Map by CI Philatelic Bureau

The story of Apollo
The Apollo programme began on 25 May 1961, when President Kennedy announced that men would be sent to the Moon by the end of the decade. A disaster occurred in 1967 when three astronauts died in the lunar craft while training on the ground. The first practice flight was in 1968 in Apollo 7, and Apollo 8 took its crew of three astronauts round the Moon, without landing. The first landing was made in 1969 by Apollo 11. The following six Apollo flights went according to plan except for Apollo 13, which had vital equipment destroyed in an explosion during the outward journey, and had to return to Earth without landing.

The Apollo Landings on the Moon
Apollo 11: 16-24 July 1969; Mare Tranquillitatis.
Apollo 12: 14-24 November 1969; Oceanus Procellarum.
Apollo 13: 11-17 April 1970; no landing.
Apollo 14: 31 January-9 February 1971; Oceanus Procellarum.
Apollo 15: 26 July-7 August 1971; Appenine Mountains.
Apollo 16: 16-27 April 1972; Descartes crater in the lunar highlands.
Apollo 17: 7-19 December 1972; Mare Serenitatis.

07 April 2010

Any old iron?

The library and museum building is over forty years old so it’s not surprising that it’s in need of maintenance.
Two years ago, in February 2008, it got a new roof. Now it’s the turn of the iron supporting posts.
In wet weather, rain drips from the roof and down the posts. Some posts have rusted almost completely away near ground level.
The library wants its new roof to remain overhead so Raro Welding boys are on the job replacing the corroded sections.

Before 1960 there was neither a library nor a museum in the Cook Islands. (Now there are two of each but that’s another story!)
The CILAMS story began at a public meeting in the early 1960s.

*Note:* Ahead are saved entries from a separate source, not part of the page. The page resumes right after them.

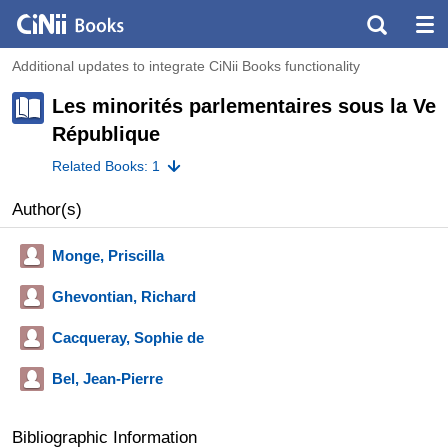
Additional updates to integrate CiNii Books functionality
Les minorités parlementaires sous la Ve
République
Related Books: 1
Author(s)
Monge, Priscilla
Ghevontian, Richard
Cacqueray, Sophie de
Bel, Jean-Pierre
Bibliographic Information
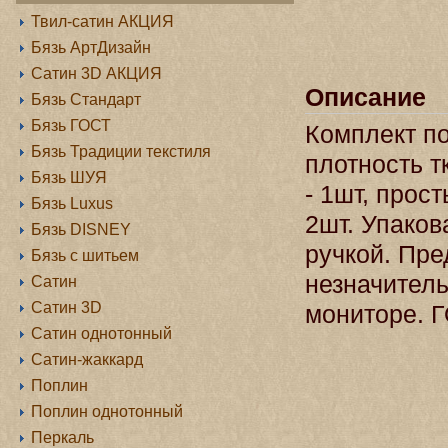
Твил-сатин АКЦИЯ
Бязь АртДизайн
Сатин 3D АКЦИЯ
Описание
Бязь Стандарт
Бязь ГОСТ
Комплект по
Бязь Традиции текстиля
плотность т
Бязь ШУЯ
- 1шт, прос
Бязь Luxus
2шт. Упаков
Бязь DISNEY
ручкой. Пр
Бязь с шитьем
незначитель
Сатин
Сатин 3D
мониторе. Г
Сатин однотонный
Сатин-жаккард
Поплин
Поплин однотонный
Перкаль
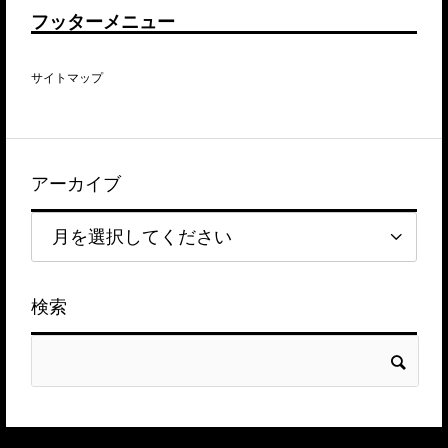
フッターメニュー
サイトマップ
アーカイブ
検索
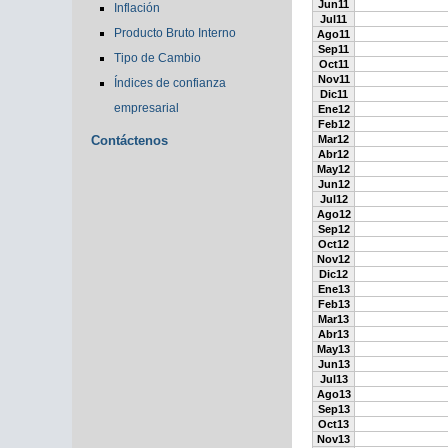
Jun11
Inflación
Jul11
Producto Bruto Interno
Ago11
Sep11
Tipo de Cambio
Oct11
Nov11
Índices de confianza
Dic11
empresarial
Ene12
Feb12
Contáctenos
Mar12
Abr12
May12
Jun12
Jul12
Ago12
Sep12
Oct12
Nov12
Dic12
Ene13
Feb13
Mar13
Abr13
May13
Jun13
Jul13
Ago13
Sep13
Oct13
Nov13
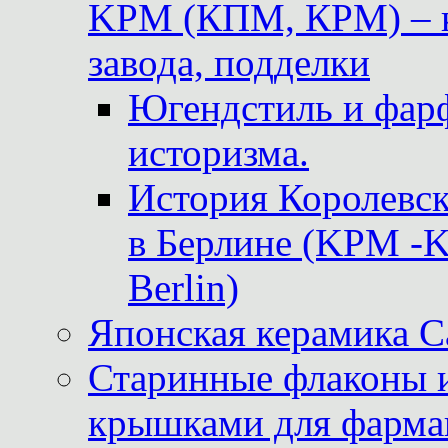
KPM (КПМ, КРМ) – к
завода, подделки
Югендстиль и фар
историзма.
История Королевс
в Берлине (KPM -Kö
Berlin)
Японская керамика 
Старинные флаконы и
крышками для фарма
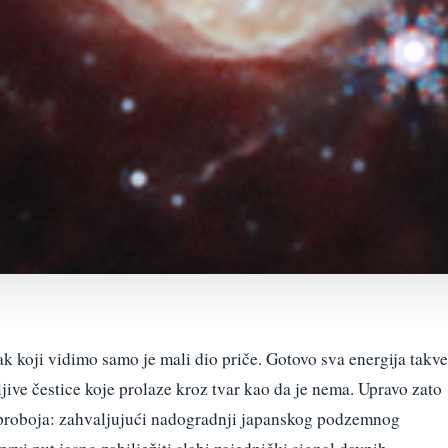
k koji vidimo samo je mali dio priče. Gotovo sva energija takve
ljive čestice koje prolaze kroz tvar kao da je nema. Upravo zato
proboja: zahvaljujući nadogradnji japanskog podzemnog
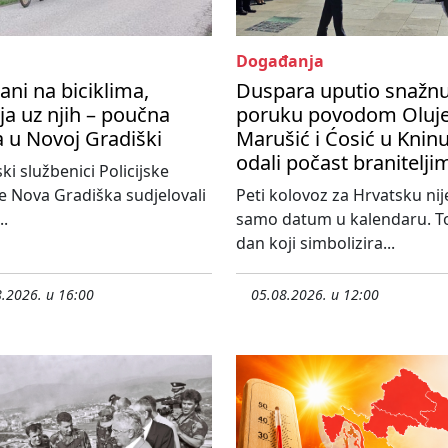
Događanja
ani na biciklima,
Duspara uputio snažn
ija uz njih – poučna
poruku povodom Oluje
a u Novoj Gradiški
Marušić i Ćosić u Knin
odali počast branitelji
ski službenici Policijske
e Nova Gradiška sudjelovali
Peti kolovoz za Hrvatsku nij
..
samo datum u kalendaru. To
dan koji simbolizira...
.2026. u 16:00
05.08.2026. u 12:00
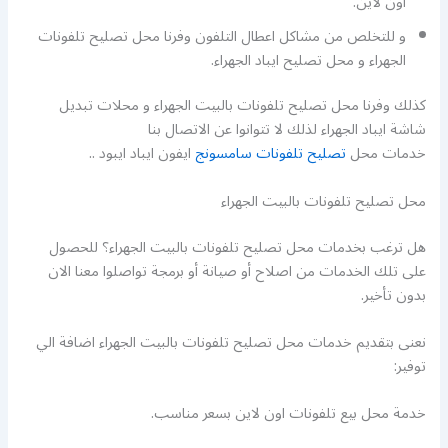
اون لاين.
و للتخلص من مشاكل اعطال التلفون وفرنا محل تصليح تلفونات
الجهراء و محل تصليح ايباد الجهراء.
كذلك وفرنا محل تصليح تلفونات بالبيت الجهراء و محلات تبديل
شاشة ايباد الجهراء لذلك لا تتوانوا عن الاتصال بنا
خدمات محل
تصليح تلفونات سامسونج
ايفون ايباد ايبود ..
محل تصليح تلفونات بالبيت الجهراء
هل ترغب بخدمات محل تصليح تلفونات بالبيت الجهراء؟ للحصول
على تلك الخدمات من اصلاح أو صيانة أو برمجة تواصلوا معنا الان
بدون تأخير.
نعنى بتقديم خدمات محل تصليح تلفونات بالبيت الجهراء اضافة الي
توفير:
خدمة محل بيع تلفونات اون لاين بسعر مناسب.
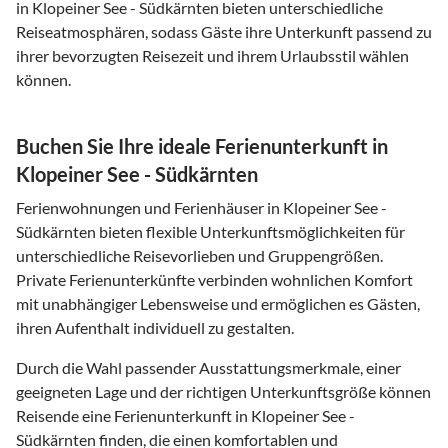
in Klopeiner See - Südkärnten bieten unterschiedliche
Reiseatmosphären, sodass Gäste ihre Unterkunft passend zu
ihrer bevorzugten Reisezeit und ihrem Urlaubsstil wählen
können.
Buchen Sie Ihre ideale Ferienunterkunft in
Klopeiner See - Südkärnten
Ferienwohnungen und Ferienhäuser in Klopeiner See -
Südkärnten bieten flexible Unterkunftsmöglichkeiten für
unterschiedliche Reisevorlieben und Gruppengrößen.
Private Ferienunterkünfte verbinden wohnlichen Komfort
mit unabhängiger Lebensweise und ermöglichen es Gästen,
ihren Aufenthalt individuell zu gestalten.
Durch die Wahl passender Ausstattungsmerkmale, einer
geeigneten Lage und der richtigen Unterkunftsgröße können
Reisende eine Ferienunterkunft in Klopeiner See -
Südkärnten finden, die einen komfortablen und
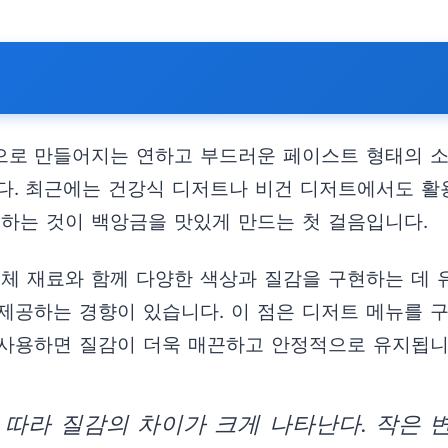
으로 만들어지는 연하고 부드러운 페이스트 형태의 소
다. 최근에는 건강식 디저트나 비건 디저트에서도 활
해하는 것이 백앙금을 맛있게 만드는 첫 걸음입니다.
대체 재료와 함께 다양한 색상과 질감을 구현하는 데 
제공하는 경향이 있습니다. 이 점은 디저트 메뉴를 구
 사용하면 질감이 더욱 매끈하고 안정적으로 유지됩니
따라 질감의 차이가 크게 나타난다. 작은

The people elected at the meeting had a massive job.
Makea Nui Ariki Teremoana CBE donated land for the venture and the committee started fund raising,
Architect Ken Mills designed the original building (steel frame with concrete block panels; roofing of corrugated galvanised iron; wooden ceiling linings; concrete floor).
It was completed in 1963 and opened in December 1964. The Cook Islands Library and Museum Society now had a place to call home.
During 1974 and 1975 the building expanded with a new 800 sq ft extension to provide archives for the Cook Islands government and private sector.
The library and museum both grew and membership has increased so more space was needed!
In 1999 the existing verandah was closed in to form the new junior library and a smaller verandah added on.
The room at the back of the library that once housed the archives is now used by the University of the South Pacific for art classes.
Rotary funded a lean-to in 2009. It will be used for outdoor events such as sculpture workshops.